Cover story ideas come to us in a variety of ways. Most often we brainstorm in the office, talking about this and that and looking at a variety of issues and themes of contemporary concern. They sometimes spring out of reports in the news, or overheard conversations on a bus or the street. On occasion, they jump out at you when you’re in the middle of something completely unconnected, demanding to be considered more carefully.
The idea for this month’s cover story came to us from a reader. She wrote to us expressing concern for the heavy workload her sister, a teacher, was carrying, saying that she was often asked to take on additional teaching duties, as well as administrative tasks which all added up to many hours beyond what might be expected. She asked if there were any rules about this, and if there were clear job descriptions and role expectations, particularly in the government sector.

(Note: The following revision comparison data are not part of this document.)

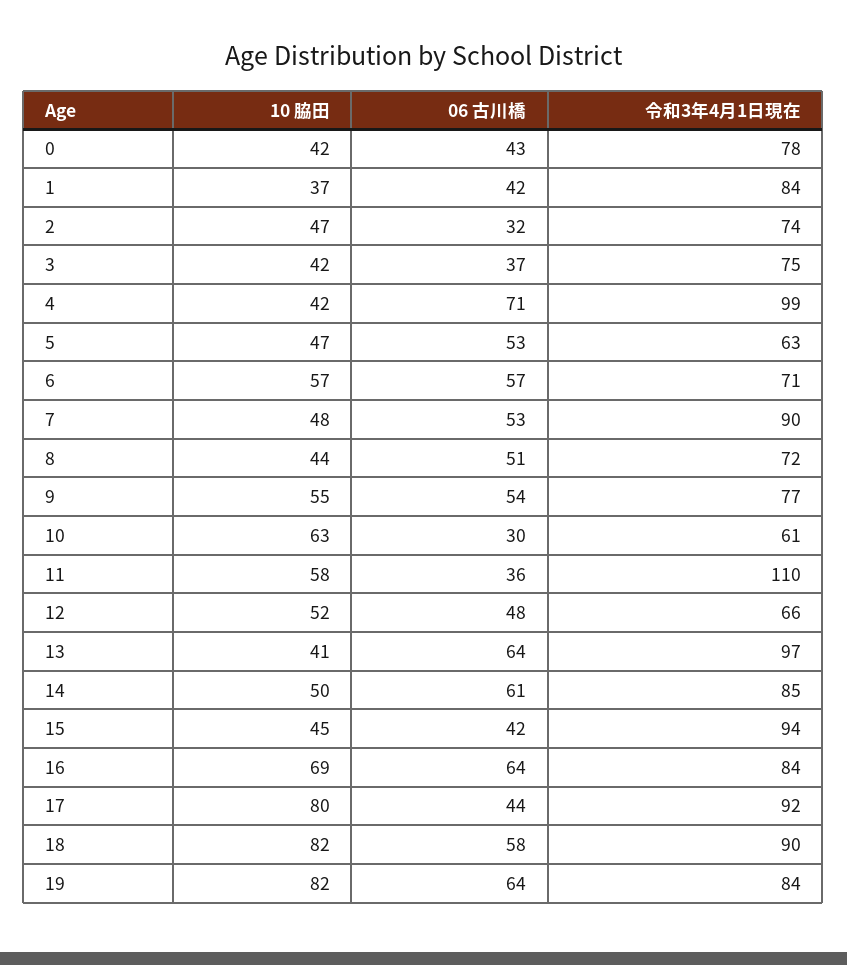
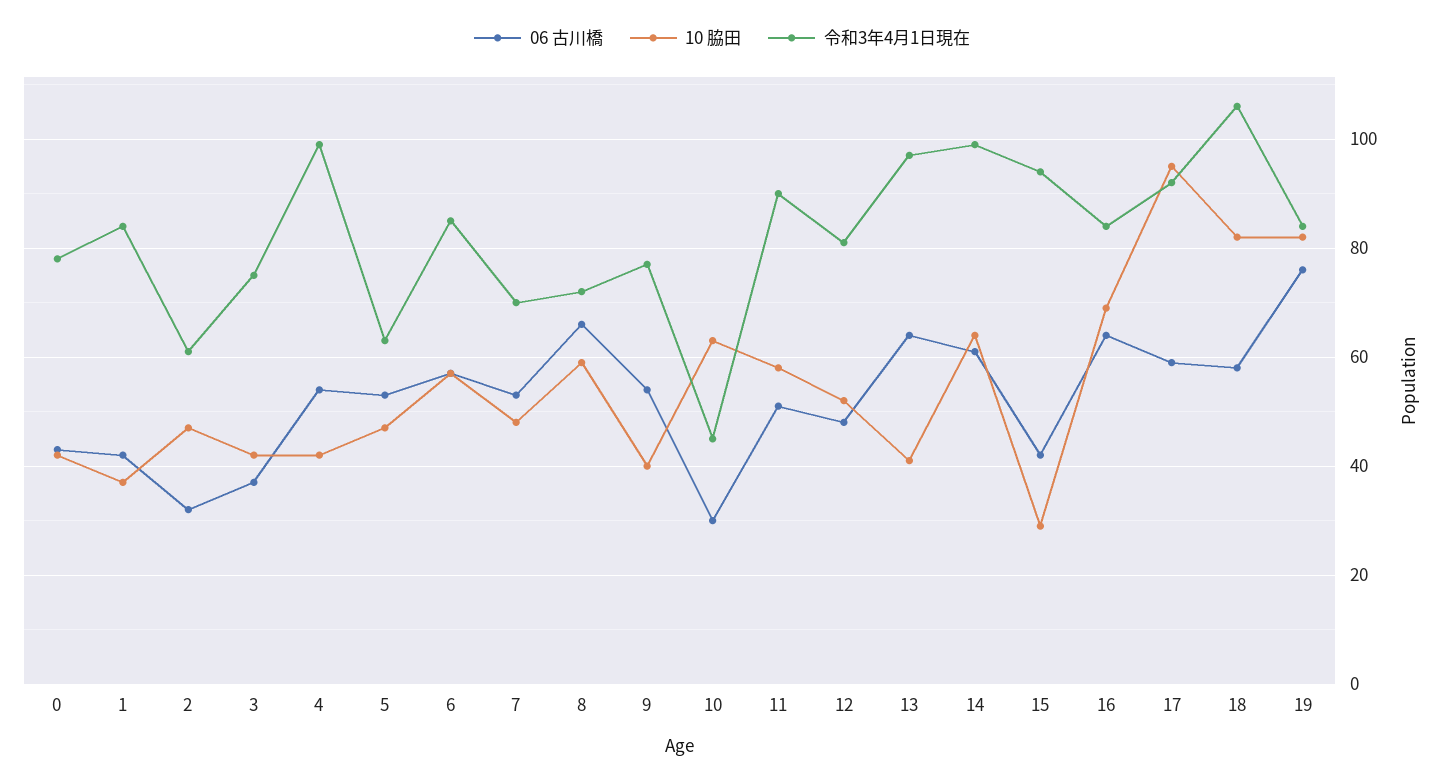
令和3年4月1日現在, 2: 74 -> 60
06 古川橋, 4: 71 -> 55
令和3年4月1日現在, 6: 71 -> 85
令和3年4月1日現在, 7: 90 -> 70
10 脇田, 8: 44 -> 60
06 古川橋, 8: 51 -> 65
10 脇田, 9: 55 -> 40
令和3年4月1日現在, 10: 61 -> 45
06 古川橋, 11: 36 -> 50
令和3年4月1日現在, 11: 110 -> 90
令和3年4月1日現在, 12: 66 -> 80
10 脇田, 14: 50 -> 65
令和3年4月1日現在, 14: 85 -> 100
10 脇田, 15: 45 -> 30
10 脇田, 17: 80 -> 95
06 古川橋, 17: 44 -> 60
令和3年4月1日現在, 18: 90 -> 105
06 古川橋, 19: 64 -> 75

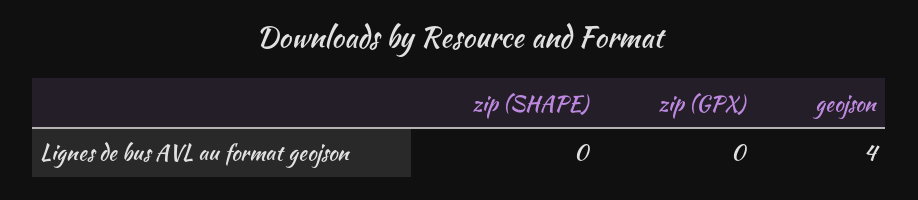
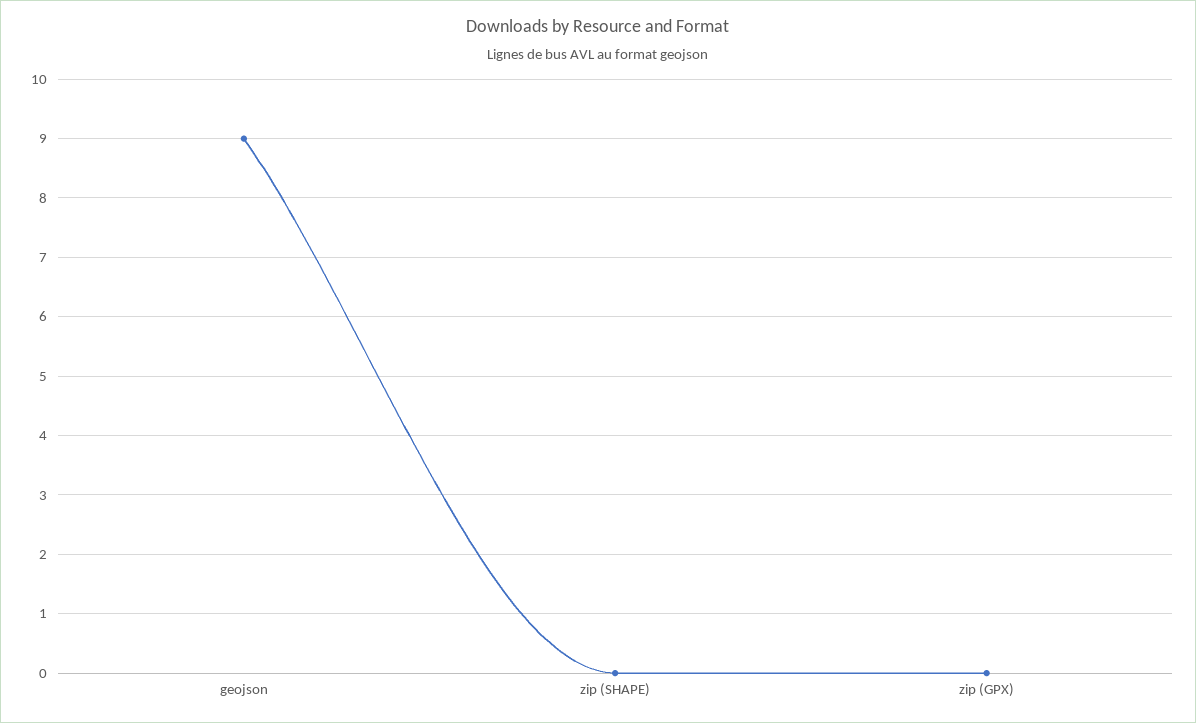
geojson: 4 -> 9

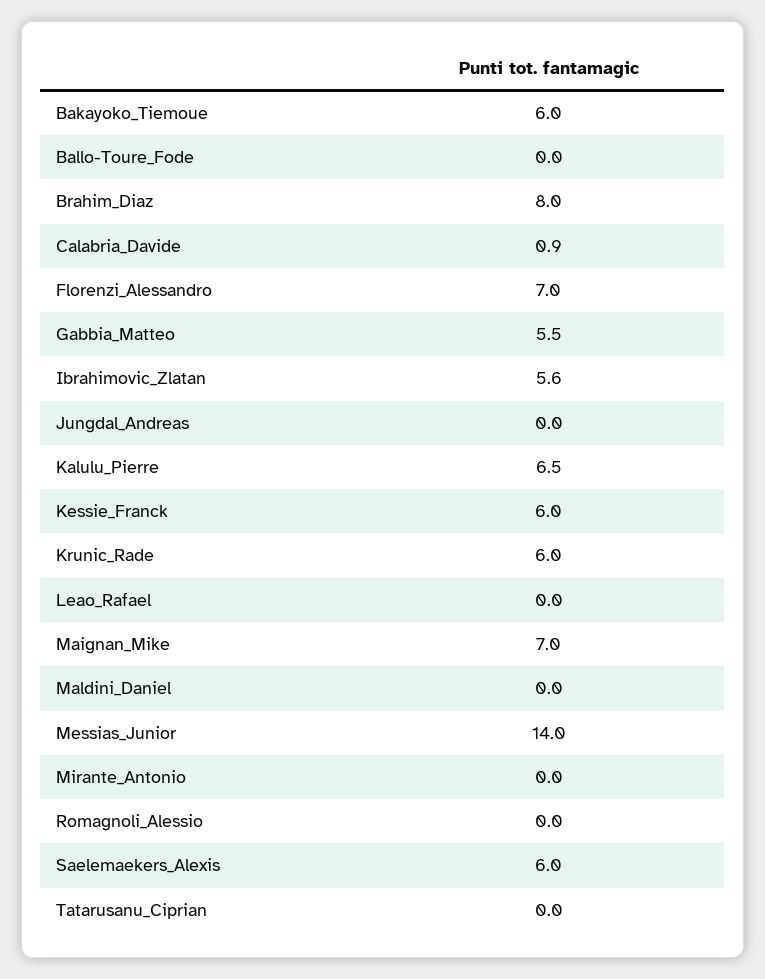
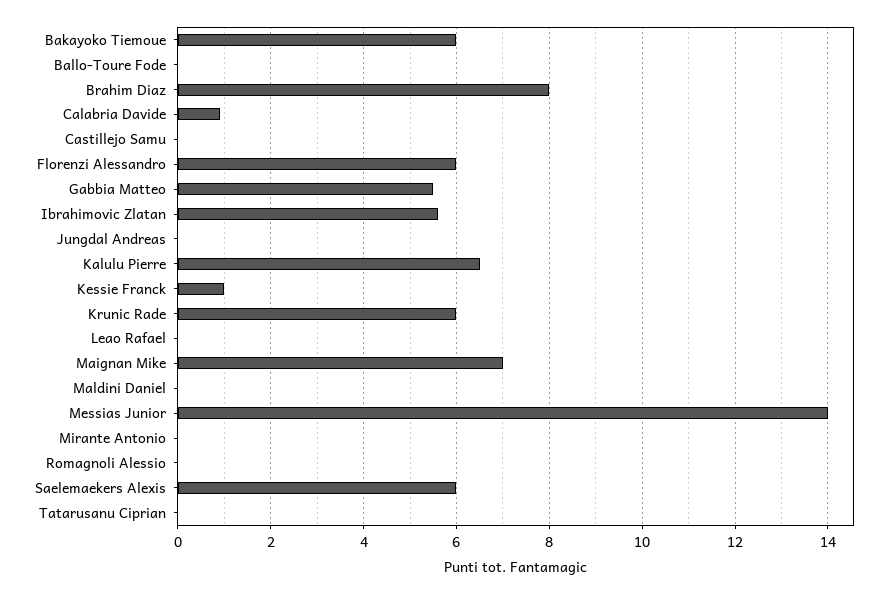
Florenzi_Alessandro: 7 -> 6
Kessie_Franck: 6 -> 1
Castillejo Samu: none -> 0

Now, we all know that a teacher’s job varies in scope and scale depending on the type of school, the profile of students, the philosophy of education adopted/followed, and the location, among other things. Often recruitments are ad hoc and casual, with no contract or job description beyond a title (class level or subject) and sometimes covering a time period (often leaving out the holiday months). Teachers are often asked to teach subjects they had not originally agreed to, and take on a variety of duties that are implied but never actually spelt out. The tentative nature of their appointments makes it difficult for them to negotiate a fairer deal. While government schoolteachers who are in regular employment have associations and unions to take up their cause, private sector employees have no forums that can offer a channel for collective bargaining.
The articles that make up our cover story package look at this question in different ways, using different points of view. This is what we try to do with each theme we take up. Admittedly, there are always gaps, as any issue has multiple facets to it, but the hope is that we have opened it up sufficiently to get you thinking and talking about it. And maybe, some of you will write to us with your own views and reactions, so that we can take the conversation further.